原作はもちろん東京新聞の望月衣塑子記者。菅義偉が官房長官の時に定例記者会見でひとりスルドイ質問で容赦なく切り込んでいった、あの侍のような記者である。数年前に映画化された時は主役の望月衣塑子役を受けてくれる女優がいなくて韓国の女優を起用したと聞いていた。当時は安倍政権下だったから相当の圧力があったのではないか。そして今回の主役はなんと米倉涼子。よく引き受けたものだ。これ自体もスゴイことだが他にも吉岡秀隆、寺島しのぶ、綾野剛、横浜流星などベテランから旬な新人までそうそうたるメンバーが揃っている。では内容は権力に忖度してかなりオブラートに包んでしまったかというとむしろ逆で、ドラマで時間が延びた分、より状況を詳細に描いている。冒頭の官房長官との定例記者会見の様子などは実際に行われたセリフがそのまま使われていた。

「それは総理がご判断されると思います」
「この会見はあなたの意見を述べる場ではありません」
などの望月記者に対する菅義偉のあしらいから、望月記者の質問妨害をしていた司会である報道室長の
「簡潔にお願いしまーす」
「結論をお願いしまーす」
などのセリフもそのまま使われていて笑いそうになった。

この問題は国有地の売却を巡り、当時の安倍総理が「私や妻が関与しているなら、私は総理大臣も議員もやめる」と国会で発言したことから悲劇が始まった。この発言により文書改ざんが始まるわけだが赤木さんが自殺に追い詰められていく様子も吉岡秀隆が熱演している。
権力の圧力を恐れずに出演した俳優陣全員に拍手を送りたい。この作品に関わったすべての製作陣も拍手だ。

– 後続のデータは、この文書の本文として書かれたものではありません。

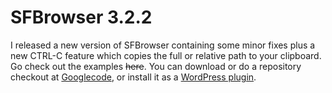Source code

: <!--
  id: 832
  date: 2011-04-09
  modified: 2020-05-31
  slug: sfbrowser-3-2-2
  type: post
  excerpt: <p>I released a new version of SFBrowser containing some minor fixes plus a new CTRL-C feature which copies the full or relative path to your clipboard. Go check out the examples here. You can download or do a repository checkout at Googlecode, or install it as a WordPress plugin.</p>
  categories: code, JavaScript, jQuery, backend
  tags: filebrowser, JavaScript, jQuery
  inCv: 
  inPortfolio: 
  dateFrom: 
  dateTo: 
-->

# SFBrowser 3.2.2

<p>I released a new version of SFBrowser containing some minor fixes plus a new CTRL-C feature which copies the full or relative path to your clipboard. Go check out the examples <del data-href="https://sfbrowser.ronvalstar.nl/">here</del>. You can download or do a repository checkout at <a href="http://code.google.com/p/sfbrowser/">Googlecode</a>, or install it as a <a href="http://wordpress.org/extend/plugins/sfbrowser/">WordPress plugin</a>.</p>
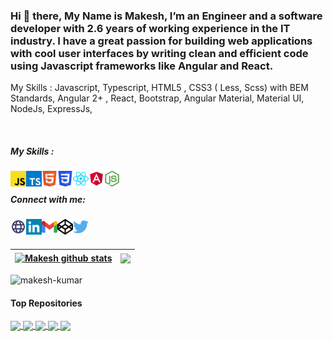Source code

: ### Hi 👋 there, My Name is Makesh, I’m an Engineer and a software developer with 2.6 years of working experience in the IT industry. I have a great passion for building web applications with cool user interfaces by writing clean and efficient code using Javascript frameworks like Angular and React.


My Skills :
Javascript, Typescript, HTML5 , CSS3 ( Less, Scss) with BEM Standards,
Angular 2+ , React,
Bootstrap, Angular Material, Material UI,
NodeJs, ExpressJs,


<br />

##### My Skills :

<img align="left" alt="javascript" width="25px" src="https://github.com/makesh-kumar/makesh-kumar/blob/master/javascript-svgrepo-com.svg" />
<img align="left" alt="typescript" width="25px" src="https://github.com/makesh-kumar/makesh-kumar/blob/master/typescript-logo-svgrepo-com.svg" />
<img align="left" alt="html5" width="25px" color="red" src="https://github.com/makesh-kumar/makesh-kumar/blob/master/html5-svgrepo-com.svg" />
<img align="left" alt="css3" width="25px" src="https://github.com/makesh-kumar/makesh-kumar/blob/master/css3-svgrepo-com.svg" />
<img align="left" alt="react" width="25px" color="red" src="https://github.com/makesh-kumar/makesh-kumar/blob/master/react-svgrepo-com.svg" />
<img align="left" alt="angular" width="25px" src="https://github.com/makesh-kumar/makesh-kumar/blob/master/angular-svgrepo-com.svg" />
<img align="left" alt="nodejs" width="25px" src="https://github.com/makesh-kumar/makesh-kumar/blob/master/nodejs-icon-svgrepo-com.svg" />
<!-- <img align="left" alt="expressjs" width="25px" src="https://github.com/makesh-kumar/makesh-kumar/blob/master/codepen-svgrepo-com.svg" /> -->

<br />

##### Connect with me:

[<img align="left" alt="makesh.in" width="25px" src="https://github.com/makesh-kumar/makesh-kumar/blob/master/globe-svgrepo-com.svg" />][website]
[<img align="left" alt="LinkedIn" width="25px" src="https://github.com/makesh-kumar/makesh-kumar/blob/master/linkedin-svgrepo-com%20(1).svg" />][linkedin]
[<img align="left" alt="Gmail" width="25px" color="red" src="https://github.com/makesh-kumar/makesh-kumar/blob/master/google-gmail-svgrepo-com.svg" />][mail]
[<img align="left" alt="codePen" width="25px" src="https://github.com/makesh-kumar/makesh-kumar/blob/master/codepen-svgrepo-com.svg" />][codepen]
[<img align="left" alt="Twitter" width="25px" color="red" src="https://github.com/makesh-kumar/makesh-kumar/blob/master/317720_social%20media_tweet_twitter_social_icon.svg" />][twitter]

<br />
<br />


| <a href="https://github.com/makesh-kumar"><img align="center" src="https://github-readme-stats.vercel.app/api?username=makesh-kumar&show_icons=true&include_all_commits=true&theme=buefy&hide_border=true" alt="Makesh github stats" /></a> | <a href="https://github.com/makesh-kumar"><img align="center" src="https://github-readme-stats.vercel.app/api/top-langs/?username=makesh-kumar&layout=compact&theme=buefy&hide_border=true" /></a> |
| ------------- | ------------- |

<p align="left"> <img src="https://komarev.com/ghpvc/?username=makesh-kumar&label=Profile%20views&color=0e75b6&style=flat" alt="makesh-kumar" /> </p>

#### Top Repositories

<a href="https://github.com/makesh-kumar/covid-tracker">
  <img align="center" src="https://github-readme-stats.vercel.app/api/pin/?username=makesh-kumar&repo=covid-tracker&theme=buefy" />
</a>
<a href="https://github.com/makesh-kumar/online-news-app-in-react">
  <img align="center" src="https://github-readme-stats.vercel.app/api/pin/?username=makesh-kumar&repo=online-news-app-in-react&theme=buefy" />
</a>
<a href="https://github.com/makesh-kumar/digital-calculator">
  <img align="center" src="https://github-readme-stats.vercel.app/api/pin/?username=makesh-kumar&repo=digital-calculator&theme=buefy" />
</a>
<a href="https://github.com/makesh-kumar/to-do-application-angular">
  <img align="center" src="https://github-readme-stats.vercel.app/api/pin/?username=makesh-kumar&repo=to-do-application-angular&theme=buefy" />
</a>
<a href="https://github.com/makesh-kumar/text-to-speech-convertor">
  <img align="center" src="https://github-readme-stats.vercel.app/api/pin/?username=makesh-kumar&repo=text-to-speech-convertor&theme=buefy" />
</a>

<br />
<br />



<!--
**makesh-kumar/makesh-kumar** is a ✨ _special_ ✨ repository because its `README.md` (this file) appears on your GitHub profile.

Here are some ideas to get you started:

- 🔭 I’m currently working on ...
- 🌱 I’m currently learning ...
- 👯 I’m looking to collaborate on ...
- 🤔 I’m looking for help with ...
- 💬 Ask me about ...
- 📫 How to reach me: ...
- 😄 Pronouns: ...
- ⚡ Fun fact: ...
-->

[website]: http://makesh.in/
[twitter]: https://twitter.com/this_is_makesh/
[linkedin]: https://linkedin.com/in/makesh-kumar/
[codepen]: https://codepen.io/makesh-kumar/
[mail]: mailto:mynameismakesh@gmail.com/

監督の勇気もスゴいがこれを大々的に配信するNetflixもスゴい。
森友問題を絶対にうやむやに終わらせないという気迫が感じられる。
いっそのこと全世界に配信し、日本政府が何をやったのか白日の下にさらしてほしい。
監督は映画版と同じ藤井道人という人らしいが、おそらく相当の圧力、嫌がらせ、ネトウヨたちからのバッシングや脅迫もあっただろう。
少なくとも最低でも日本のあらゆる有権者は絶対に見るべきだ。
「森友問題ってよくわからない」という人はそれこそ絶対見るべきだ。
そして最も重要なことは、このドラマはフィクションではなく現在進行形であり、このスキャンダルはまだ終わっていないということだ。